WHAT THE EXERCISE ASKS »
What is needed is an exact copy of every entry.

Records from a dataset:

····················

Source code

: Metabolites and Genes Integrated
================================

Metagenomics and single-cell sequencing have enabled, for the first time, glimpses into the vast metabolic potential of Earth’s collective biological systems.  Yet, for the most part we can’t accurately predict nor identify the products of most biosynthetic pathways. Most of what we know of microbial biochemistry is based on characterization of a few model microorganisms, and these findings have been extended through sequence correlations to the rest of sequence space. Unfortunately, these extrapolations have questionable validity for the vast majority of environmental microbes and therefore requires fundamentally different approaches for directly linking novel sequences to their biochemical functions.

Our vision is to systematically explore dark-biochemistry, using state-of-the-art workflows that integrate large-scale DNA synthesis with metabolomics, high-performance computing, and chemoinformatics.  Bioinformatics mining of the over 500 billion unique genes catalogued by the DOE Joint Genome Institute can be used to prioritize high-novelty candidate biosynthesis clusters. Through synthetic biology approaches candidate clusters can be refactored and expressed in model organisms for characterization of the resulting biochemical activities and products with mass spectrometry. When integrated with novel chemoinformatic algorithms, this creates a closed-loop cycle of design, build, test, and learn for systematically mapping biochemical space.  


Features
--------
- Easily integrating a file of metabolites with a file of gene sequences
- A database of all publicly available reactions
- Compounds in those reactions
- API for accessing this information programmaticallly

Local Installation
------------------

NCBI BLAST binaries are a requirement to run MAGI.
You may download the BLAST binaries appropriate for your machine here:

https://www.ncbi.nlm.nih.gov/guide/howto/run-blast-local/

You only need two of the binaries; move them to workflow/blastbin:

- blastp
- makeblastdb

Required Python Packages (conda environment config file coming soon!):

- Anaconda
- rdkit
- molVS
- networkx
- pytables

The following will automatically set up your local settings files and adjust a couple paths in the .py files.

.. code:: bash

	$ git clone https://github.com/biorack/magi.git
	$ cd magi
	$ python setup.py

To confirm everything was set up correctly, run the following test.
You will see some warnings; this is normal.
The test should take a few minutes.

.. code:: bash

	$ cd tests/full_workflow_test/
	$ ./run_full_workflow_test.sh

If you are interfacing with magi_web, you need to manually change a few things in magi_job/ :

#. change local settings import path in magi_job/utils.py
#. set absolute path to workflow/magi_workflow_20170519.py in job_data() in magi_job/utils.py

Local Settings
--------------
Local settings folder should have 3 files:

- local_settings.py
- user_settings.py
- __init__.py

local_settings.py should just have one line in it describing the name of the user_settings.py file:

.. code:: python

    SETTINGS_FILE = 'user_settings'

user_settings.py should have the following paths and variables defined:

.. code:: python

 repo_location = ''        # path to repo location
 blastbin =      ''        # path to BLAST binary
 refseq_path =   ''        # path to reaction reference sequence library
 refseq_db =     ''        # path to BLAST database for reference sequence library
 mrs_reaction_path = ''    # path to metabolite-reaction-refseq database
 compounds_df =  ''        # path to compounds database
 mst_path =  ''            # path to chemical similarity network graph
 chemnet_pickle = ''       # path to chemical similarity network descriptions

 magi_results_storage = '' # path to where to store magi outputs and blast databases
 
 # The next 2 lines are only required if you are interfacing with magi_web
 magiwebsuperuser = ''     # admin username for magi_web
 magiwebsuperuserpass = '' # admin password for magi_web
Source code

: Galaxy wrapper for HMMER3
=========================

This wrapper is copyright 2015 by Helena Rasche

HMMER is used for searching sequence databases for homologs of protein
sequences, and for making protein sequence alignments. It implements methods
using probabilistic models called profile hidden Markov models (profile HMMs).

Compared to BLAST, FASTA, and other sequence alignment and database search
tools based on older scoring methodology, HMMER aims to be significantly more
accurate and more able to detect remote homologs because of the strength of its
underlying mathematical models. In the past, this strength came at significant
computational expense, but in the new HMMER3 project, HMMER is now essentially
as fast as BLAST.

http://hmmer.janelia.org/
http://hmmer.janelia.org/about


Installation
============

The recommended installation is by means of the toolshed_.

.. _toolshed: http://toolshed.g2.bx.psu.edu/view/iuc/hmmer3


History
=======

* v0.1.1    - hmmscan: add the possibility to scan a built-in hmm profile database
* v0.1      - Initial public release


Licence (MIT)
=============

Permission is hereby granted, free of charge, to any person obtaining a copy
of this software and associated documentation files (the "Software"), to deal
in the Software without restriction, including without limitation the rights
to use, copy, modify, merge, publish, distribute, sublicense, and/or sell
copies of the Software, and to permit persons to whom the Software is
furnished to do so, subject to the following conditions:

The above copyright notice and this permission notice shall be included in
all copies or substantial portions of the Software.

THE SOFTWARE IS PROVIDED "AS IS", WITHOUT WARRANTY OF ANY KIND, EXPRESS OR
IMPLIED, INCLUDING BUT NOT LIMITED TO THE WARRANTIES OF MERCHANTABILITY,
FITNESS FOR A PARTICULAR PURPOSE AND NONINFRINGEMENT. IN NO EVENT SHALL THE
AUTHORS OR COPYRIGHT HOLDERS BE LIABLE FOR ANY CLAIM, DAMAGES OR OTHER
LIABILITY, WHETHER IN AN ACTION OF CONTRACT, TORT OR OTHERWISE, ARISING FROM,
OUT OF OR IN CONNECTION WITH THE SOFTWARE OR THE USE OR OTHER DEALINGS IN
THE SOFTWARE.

····················

RESPONSE TO THIS EXERCISE »
Source code

: Metabolites and Genes Integrated
================================

Metagenomics and single-cell sequencing have enabled, for the first time, glimpses into the vast metabolic potential of Earth’s collective biological systems.  Yet, for the most part we can’t accurately predict nor identify the products of most biosynthetic pathways. Most of what we know of microbial biochemistry is based on characterization of a few model microorganisms, and these findings have been extended through sequence correlations to the rest of sequence space. Unfortunately, these extrapolations have questionable validity for the vast majority of environmental microbes and therefore requires fundamentally different approaches for directly linking novel sequences to their biochemical functions.

Our vision is to systematically explore dark-biochemistry, using state-of-the-art workflows that integrate large-scale DNA synthesis with metabolomics, high-performance computing, and chemoinformatics.  Bioinformatics mining of the over 500 billion unique genes catalogued by the DOE Joint Genome Institute can be used to prioritize high-novelty candidate biosynthesis clusters. Through synthetic biology approaches candidate clusters can be refactored and expressed in model organisms for characterization of the resulting biochemical activities and products with mass spectrometry. When integrated with novel chemoinformatic algorithms, this creates a closed-loop cycle of design, build, test, and learn for systematically mapping biochemical space.  


Features
--------
- Easily integrating a file of metabolites with a file of gene sequences
- A database of all publicly available reactions
- Compounds in those reactions
- API for accessing this information programmaticallly

Local Installation
------------------

NCBI BLAST binaries are a requirement to run MAGI.
You may download the BLAST binaries appropriate for your machine here:

https://www.ncbi.nlm.nih.gov/guide/howto/run-blast-local/

You only need two of the binaries; move them to workflow/blastbin:

- blastp
- makeblastdb

Required Python Packages (conda environment config file coming soon!):

- Anaconda
- rdkit
- molVS
- networkx
- pytables

The following will automatically set up your local settings files and adjust a couple paths in the .py files.

.. code:: bash

	$ git clone https://github.com/biorack/magi.git
	$ cd magi
	$ python setup.py

To confirm everything was set up correctly, run the following test.
You will see some warnings; this is normal.
The test should take a few minutes.

.. code:: bash

	$ cd tests/full_workflow_test/
	$ ./run_full_workflow_test.sh

If you are interfacing with magi_web, you need to manually change a few things in magi_job/ :

#. change local settings import path in magi_job/utils.py
#. set absolute path to workflow/magi_workflow_20170519.py in job_data() in magi_job/utils.py

Local Settings
--------------
Local settings folder should have 3 files:

- local_settings.py
- user_settings.py
- __init__.py

local_settings.py should just have one line in it describing the name of the user_settings.py file:

.. code:: python

    SETTINGS_FILE = 'user_settings'

user_settings.py should have the following paths and variables defined:

.. code:: python

 repo_location = ''        # path to repo location
 blastbin =      ''        # path to BLAST binary
 refseq_path =   ''        # path to reaction reference sequence library
 refseq_db =     ''        # path to BLAST database for reference sequence library
 mrs_reaction_path = ''    # path to metabolite-reaction-refseq database
 compounds_df =  ''        # path to compounds database
 mst_path =  ''            # path to chemical similarity network graph
 chemnet_pickle = ''       # path to chemical similarity network descriptions

 magi_results_storage = '' # path to where to store magi outputs and blast databases
 
 # The next 2 lines are only required if you are interfacing with magi_web
 magiwebsuperuser = ''     # admin username for magi_web
 magiwebsuperuserpass = '' # admin password for magi_web
Source code

: Galaxy wrapper for HMMER3
=========================

This wrapper is copyright 2015 by Helena Rasche

HMMER is used for searching sequence databases for homologs of protein
sequences, and for making protein sequence alignments. It implements methods
using probabilistic models called profile hidden Markov models (profile HMMs).

Compared to BLAST, FASTA, and other sequence alignment and database search
tools based on older scoring methodology, HMMER aims to be significantly more
accurate and more able to detect remote homologs because of the strength of its
underlying mathematical models. In the past, this strength came at significant
computational expense, but in the new HMMER3 project, HMMER is now essentially
as fast as BLAST.

http://hmmer.janelia.org/
http://hmmer.janelia.org/about


Installation
============

The recommended installation is by means of the toolshed_.

.. _toolshed: http://toolshed.g2.bx.psu.edu/view/iuc/hmmer3


History
=======

* v0.1.1    - hmmscan: add the possibility to scan a built-in hmm profile database
* v0.1      - Initial public release


Licence (MIT)
=============

Permission is hereby granted, free of charge, to any person obtaining a copy
of this software and associated documentation files (the "Software"), to deal
in the Software without restriction, including without limitation the rights
to use, copy, modify, merge, publish, distribute, sublicense, and/or sell
copies of the Software, and to permit persons to whom the Software is
furnished to do so, subject to the following conditions:

The above copyright notice and this permission notice shall be included in
all copies or substantial portions of the Software.

THE SOFTWARE IS PROVIDED "AS IS", WITHOUT WARRANTY OF ANY KIND, EXPRESS OR
IMPLIED, INCLUDING BUT NOT LIMITED TO THE WARRANTIES OF MERCHANTABILITY,
FITNESS FOR A PARTICULAR PURPOSE AND NONINFRINGEMENT. IN NO EVENT SHALL THE
AUTHORS OR COPYRIGHT HOLDERS BE LIABLE FOR ANY CLAIM, DAMAGES OR OTHER
LIABILITY, WHETHER IN AN ACTION OF CONTRACT, TORT OR OTHERWISE, ARISING FROM,
OUT OF OR IN CONNECTION WITH THE SOFTWARE OR THE USE OR OTHER DEALINGS IN
THE SOFTWARE.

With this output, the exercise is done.